_PROVIDED PASSAGE_:
-------------------------
Take the before BEFORE starting
Hard habit but crucial. At the start of service, quick photo of current state. Same framing you'll use in the after.
Take the after right after the work
Never wait until end of day. Client still at the counter, light still good, fresh energy.
Combine both into one image
Free apps (Layout, Canva mobile, Instagram split-screen) combine before and after side-by-side in 30 seconds.
Post with minimal caption
Before/after - honey color + fade cut. Bookhero.app/your-slug. You don't need more. The image speaks.
Rule 5: The permission question (important)
Photo without express client permission is potential trouble - from formal complaint to public backlash. The rule: always ask, before photographing, and respect the no.
- Ask at the start of service (at the end is too late - client is already leaving).
- Concrete phrasing: can I take a photo of the result for the portfolio? Can be anonymous (just the work, not the face).
- If the person hesitates, immediately offer the anonymous option. Reduces friction to almost zero.
- If they say no, DON'T insist and DON'T photograph - even if you think they'd be cool with it.
- For sustained commercial use (paid advertising), prefer written consent.
Where to put photos
For Google Business Profile: minimum 10 space photos and 10 work photos. Add 1 new photo every 7-10 days - the algorithm reads this as active business and gives a ranking nudge.
For Instagram: coherent feed (same photo style), daily stories (1-2/day keeps you on top of followers' lists), highlights organized by category (Before/After, Color, Cuts, etc.).
Minimum recommended equipment
- Modern phone (any iPhone/Android from the last 3 years works perfectly).
- White or neutral cloth (€5) for simple close-up backgrounds.
- Small ring light (€20-40) if you frequently work in artificial light.
- Phone tripod (€10-15) for consistent same-angle photos.
- Light editing app (free Lightroom Mobile, VSCO, Snapseed) for fine adjustments.
Total investment: €40-60 covers everything. Professional camera doesn't pay back for most businesses - phone results are good enough in 95% of cases.
Frequency: when to take photos
| Channel | Ideal frequency |
|---|---|
| BookHero page | Update gallery 1x/month with 2-3 new photos |
| Google Business Profile | 1 new photo every 7-10 days |
| Instagram feed | 3-4 posts/week with good photos |
| Instagram stories | 1-2/day with recent work |
| Internal bank (don't publish) | Photo every service (builds archive) |
Common mistakes that destroy photos
- Direct flash: creates reflections, flattens colors, destroys atmosphere. Always off.
- Disorganized background: scattered products, mess, visible cables. Clear the framing first.
- Blurry photo: stabilize the phone, wait, shoot. Blurry photos = don't publish.
- Changing photo style every week: feed looks schizophrenic. Define style and keep it 6+ months.
- Radical filters: client feels deceived. Subtle editing yes, transformation no.
-------------------------
(Relative pose estimation data)
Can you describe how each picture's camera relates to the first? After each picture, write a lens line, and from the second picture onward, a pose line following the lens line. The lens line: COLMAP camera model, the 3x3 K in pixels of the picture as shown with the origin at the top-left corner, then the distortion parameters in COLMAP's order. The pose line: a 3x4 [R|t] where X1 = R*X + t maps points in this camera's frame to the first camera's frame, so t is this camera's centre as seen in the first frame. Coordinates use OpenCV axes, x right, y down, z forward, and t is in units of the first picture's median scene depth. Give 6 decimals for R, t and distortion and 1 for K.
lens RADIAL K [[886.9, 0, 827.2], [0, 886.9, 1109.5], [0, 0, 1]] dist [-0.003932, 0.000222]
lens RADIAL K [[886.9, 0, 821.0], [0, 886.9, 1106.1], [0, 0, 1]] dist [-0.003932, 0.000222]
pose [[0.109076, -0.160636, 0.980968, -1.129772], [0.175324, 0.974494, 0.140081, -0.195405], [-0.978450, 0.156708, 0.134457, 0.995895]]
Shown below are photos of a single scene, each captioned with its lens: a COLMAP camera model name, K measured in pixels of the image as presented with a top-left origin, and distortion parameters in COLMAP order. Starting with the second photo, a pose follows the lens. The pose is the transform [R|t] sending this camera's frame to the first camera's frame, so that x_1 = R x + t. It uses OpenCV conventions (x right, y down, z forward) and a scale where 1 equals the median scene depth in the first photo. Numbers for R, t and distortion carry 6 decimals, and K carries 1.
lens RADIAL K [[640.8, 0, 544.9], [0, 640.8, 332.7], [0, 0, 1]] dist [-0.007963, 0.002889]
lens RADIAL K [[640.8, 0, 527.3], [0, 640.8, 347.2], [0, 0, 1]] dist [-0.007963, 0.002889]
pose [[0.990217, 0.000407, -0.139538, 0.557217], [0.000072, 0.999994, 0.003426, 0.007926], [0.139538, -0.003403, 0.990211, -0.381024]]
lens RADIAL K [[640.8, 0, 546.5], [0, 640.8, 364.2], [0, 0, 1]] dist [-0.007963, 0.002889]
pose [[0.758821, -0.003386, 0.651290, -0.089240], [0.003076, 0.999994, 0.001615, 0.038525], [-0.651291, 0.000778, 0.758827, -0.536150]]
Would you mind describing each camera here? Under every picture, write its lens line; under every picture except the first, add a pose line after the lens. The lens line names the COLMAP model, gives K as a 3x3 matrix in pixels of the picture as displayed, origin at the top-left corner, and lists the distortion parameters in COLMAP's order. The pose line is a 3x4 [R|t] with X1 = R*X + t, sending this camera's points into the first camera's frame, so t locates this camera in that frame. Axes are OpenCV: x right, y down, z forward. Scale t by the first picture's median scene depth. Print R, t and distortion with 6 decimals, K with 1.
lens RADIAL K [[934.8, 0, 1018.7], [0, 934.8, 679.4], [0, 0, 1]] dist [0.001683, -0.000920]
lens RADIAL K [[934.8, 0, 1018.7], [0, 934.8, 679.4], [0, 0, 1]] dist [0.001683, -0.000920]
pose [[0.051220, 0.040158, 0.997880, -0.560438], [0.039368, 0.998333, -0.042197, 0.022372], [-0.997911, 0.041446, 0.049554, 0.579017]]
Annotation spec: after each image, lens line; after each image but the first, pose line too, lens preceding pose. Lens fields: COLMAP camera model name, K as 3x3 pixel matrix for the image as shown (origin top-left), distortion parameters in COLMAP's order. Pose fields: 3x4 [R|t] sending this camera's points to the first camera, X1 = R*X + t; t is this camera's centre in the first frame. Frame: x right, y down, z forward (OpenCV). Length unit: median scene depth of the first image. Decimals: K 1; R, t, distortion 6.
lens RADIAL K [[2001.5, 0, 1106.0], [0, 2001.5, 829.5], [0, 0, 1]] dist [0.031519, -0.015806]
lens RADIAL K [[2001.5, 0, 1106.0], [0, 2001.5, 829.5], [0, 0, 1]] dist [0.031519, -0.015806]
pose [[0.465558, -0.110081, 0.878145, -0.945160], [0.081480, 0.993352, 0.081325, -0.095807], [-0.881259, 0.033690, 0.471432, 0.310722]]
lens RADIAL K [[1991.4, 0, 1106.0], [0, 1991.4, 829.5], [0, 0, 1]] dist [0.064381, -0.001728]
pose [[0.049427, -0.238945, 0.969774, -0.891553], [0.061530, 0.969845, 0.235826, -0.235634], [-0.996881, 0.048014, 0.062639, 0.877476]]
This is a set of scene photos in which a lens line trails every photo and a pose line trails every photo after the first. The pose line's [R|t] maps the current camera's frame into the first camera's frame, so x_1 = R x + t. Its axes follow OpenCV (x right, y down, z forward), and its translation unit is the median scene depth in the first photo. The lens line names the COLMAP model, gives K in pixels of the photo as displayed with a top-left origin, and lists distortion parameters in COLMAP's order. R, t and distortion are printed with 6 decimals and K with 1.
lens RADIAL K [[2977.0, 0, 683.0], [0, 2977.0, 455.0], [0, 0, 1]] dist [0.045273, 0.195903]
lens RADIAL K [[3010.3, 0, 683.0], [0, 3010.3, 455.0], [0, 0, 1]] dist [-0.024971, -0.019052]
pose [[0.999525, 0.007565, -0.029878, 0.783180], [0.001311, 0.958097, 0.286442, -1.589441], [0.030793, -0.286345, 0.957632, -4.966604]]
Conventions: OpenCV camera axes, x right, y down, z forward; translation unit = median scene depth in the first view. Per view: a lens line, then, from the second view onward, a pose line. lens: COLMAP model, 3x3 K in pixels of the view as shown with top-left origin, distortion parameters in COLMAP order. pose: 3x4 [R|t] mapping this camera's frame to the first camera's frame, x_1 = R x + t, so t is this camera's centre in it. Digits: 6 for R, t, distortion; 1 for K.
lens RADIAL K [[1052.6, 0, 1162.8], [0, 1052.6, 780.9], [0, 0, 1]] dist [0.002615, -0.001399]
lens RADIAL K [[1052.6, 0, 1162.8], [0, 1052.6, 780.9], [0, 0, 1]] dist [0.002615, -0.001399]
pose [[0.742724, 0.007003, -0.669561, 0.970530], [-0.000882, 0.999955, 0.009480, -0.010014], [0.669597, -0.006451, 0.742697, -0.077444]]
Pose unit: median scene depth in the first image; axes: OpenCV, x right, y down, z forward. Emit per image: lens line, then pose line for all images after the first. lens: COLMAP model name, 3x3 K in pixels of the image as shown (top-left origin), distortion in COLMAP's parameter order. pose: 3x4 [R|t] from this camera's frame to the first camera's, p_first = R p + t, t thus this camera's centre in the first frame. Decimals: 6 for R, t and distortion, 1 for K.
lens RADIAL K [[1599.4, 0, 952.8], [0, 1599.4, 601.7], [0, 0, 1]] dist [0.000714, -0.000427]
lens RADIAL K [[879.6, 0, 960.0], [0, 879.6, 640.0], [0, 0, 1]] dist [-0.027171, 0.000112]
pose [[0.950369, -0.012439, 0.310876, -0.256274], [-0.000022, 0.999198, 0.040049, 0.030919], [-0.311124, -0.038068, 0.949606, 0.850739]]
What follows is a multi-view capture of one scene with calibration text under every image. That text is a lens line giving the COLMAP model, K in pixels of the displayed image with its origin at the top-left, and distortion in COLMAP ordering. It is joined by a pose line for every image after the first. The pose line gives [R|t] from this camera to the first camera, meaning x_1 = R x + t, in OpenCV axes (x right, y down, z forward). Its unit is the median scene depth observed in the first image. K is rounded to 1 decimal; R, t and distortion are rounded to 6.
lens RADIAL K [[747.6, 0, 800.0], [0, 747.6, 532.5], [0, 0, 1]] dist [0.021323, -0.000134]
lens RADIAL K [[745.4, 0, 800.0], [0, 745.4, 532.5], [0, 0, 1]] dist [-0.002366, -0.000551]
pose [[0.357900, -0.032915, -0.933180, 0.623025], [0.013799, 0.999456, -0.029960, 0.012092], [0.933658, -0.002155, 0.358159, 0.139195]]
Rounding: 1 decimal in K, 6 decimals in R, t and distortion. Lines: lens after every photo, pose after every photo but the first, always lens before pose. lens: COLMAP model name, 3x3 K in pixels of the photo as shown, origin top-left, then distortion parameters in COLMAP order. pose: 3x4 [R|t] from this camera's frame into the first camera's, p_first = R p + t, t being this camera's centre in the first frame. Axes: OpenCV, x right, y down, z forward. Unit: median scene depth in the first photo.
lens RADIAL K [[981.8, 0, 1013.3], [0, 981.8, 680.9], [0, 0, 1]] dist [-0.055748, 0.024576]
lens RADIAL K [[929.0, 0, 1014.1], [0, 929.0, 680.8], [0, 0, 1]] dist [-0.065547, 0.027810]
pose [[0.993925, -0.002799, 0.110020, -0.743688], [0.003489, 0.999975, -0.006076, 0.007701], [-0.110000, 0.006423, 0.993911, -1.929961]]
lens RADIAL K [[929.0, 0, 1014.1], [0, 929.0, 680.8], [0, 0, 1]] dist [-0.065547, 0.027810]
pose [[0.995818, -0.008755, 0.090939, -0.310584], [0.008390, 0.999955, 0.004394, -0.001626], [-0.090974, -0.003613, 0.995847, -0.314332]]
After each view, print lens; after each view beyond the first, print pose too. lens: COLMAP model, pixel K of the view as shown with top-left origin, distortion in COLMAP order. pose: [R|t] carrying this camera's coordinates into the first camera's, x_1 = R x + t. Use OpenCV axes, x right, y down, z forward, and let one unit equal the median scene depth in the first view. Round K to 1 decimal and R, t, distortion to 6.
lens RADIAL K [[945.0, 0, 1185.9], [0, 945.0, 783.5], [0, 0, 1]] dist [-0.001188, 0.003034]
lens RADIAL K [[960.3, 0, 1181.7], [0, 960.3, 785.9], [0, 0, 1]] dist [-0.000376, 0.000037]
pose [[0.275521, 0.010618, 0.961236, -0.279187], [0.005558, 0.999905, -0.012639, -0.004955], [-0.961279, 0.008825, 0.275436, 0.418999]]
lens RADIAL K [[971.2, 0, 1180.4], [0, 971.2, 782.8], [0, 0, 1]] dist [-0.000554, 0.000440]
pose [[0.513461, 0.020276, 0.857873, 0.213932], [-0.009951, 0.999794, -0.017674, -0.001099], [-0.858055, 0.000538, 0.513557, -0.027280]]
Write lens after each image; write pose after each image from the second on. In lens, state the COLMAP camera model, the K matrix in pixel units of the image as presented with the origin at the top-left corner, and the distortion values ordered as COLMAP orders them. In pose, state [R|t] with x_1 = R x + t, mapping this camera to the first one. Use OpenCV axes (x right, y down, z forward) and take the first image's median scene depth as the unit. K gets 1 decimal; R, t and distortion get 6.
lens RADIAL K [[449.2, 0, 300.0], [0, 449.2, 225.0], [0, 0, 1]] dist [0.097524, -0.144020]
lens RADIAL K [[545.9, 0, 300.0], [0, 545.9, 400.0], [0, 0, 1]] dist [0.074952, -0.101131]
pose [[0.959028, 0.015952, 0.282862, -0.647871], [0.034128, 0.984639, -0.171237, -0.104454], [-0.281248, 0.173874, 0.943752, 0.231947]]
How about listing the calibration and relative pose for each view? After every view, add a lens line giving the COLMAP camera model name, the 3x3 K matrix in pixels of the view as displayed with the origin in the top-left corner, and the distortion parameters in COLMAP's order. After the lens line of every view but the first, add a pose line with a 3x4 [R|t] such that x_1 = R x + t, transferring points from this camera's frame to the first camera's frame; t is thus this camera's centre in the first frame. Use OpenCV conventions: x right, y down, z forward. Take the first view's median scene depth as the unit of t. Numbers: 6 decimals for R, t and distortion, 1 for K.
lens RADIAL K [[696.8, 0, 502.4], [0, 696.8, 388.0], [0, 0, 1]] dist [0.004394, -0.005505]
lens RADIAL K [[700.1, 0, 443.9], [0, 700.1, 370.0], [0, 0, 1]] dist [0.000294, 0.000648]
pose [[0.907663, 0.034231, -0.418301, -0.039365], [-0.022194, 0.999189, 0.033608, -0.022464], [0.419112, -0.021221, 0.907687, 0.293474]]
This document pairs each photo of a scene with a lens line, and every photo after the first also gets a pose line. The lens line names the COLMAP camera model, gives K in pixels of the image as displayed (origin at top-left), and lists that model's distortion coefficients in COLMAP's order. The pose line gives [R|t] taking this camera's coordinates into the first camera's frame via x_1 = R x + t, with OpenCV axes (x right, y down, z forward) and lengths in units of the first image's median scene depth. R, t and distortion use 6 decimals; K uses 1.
-------------------------
_INSTRUCTIONS TO FOLLOW_:
Please rewrite the stretch of the client photo guide from "- Concrete phrasing: can" through "Color, Cuts, etc.).", changing "portfolio" to "website".

_ANSWER TO THIS EXERCISE_:
- Concrete phrasing: can I take a photo of the result for the website? Can be anonymous (just the work, not the face).
- If the person hesitates, immediately offer the anonymous option. Reduces friction to almost zero.
- If they say no, DON'T insist and DON'T photograph - even if you think they'd be cool with it.
- For sustained commercial use (paid advertising), prefer written consent.
Where to put photos
For Google Business Profile: minimum 10 space photos and 10 work photos. Add 1 new photo every 7-10 days - the algorithm reads this as active business and gives a ranking nudge.
For Instagram: coherent feed (same photo style), daily stories (1-2/day keeps you on top of followers' lists), highlights organized by category (Before/After, Color, Cuts, etc.).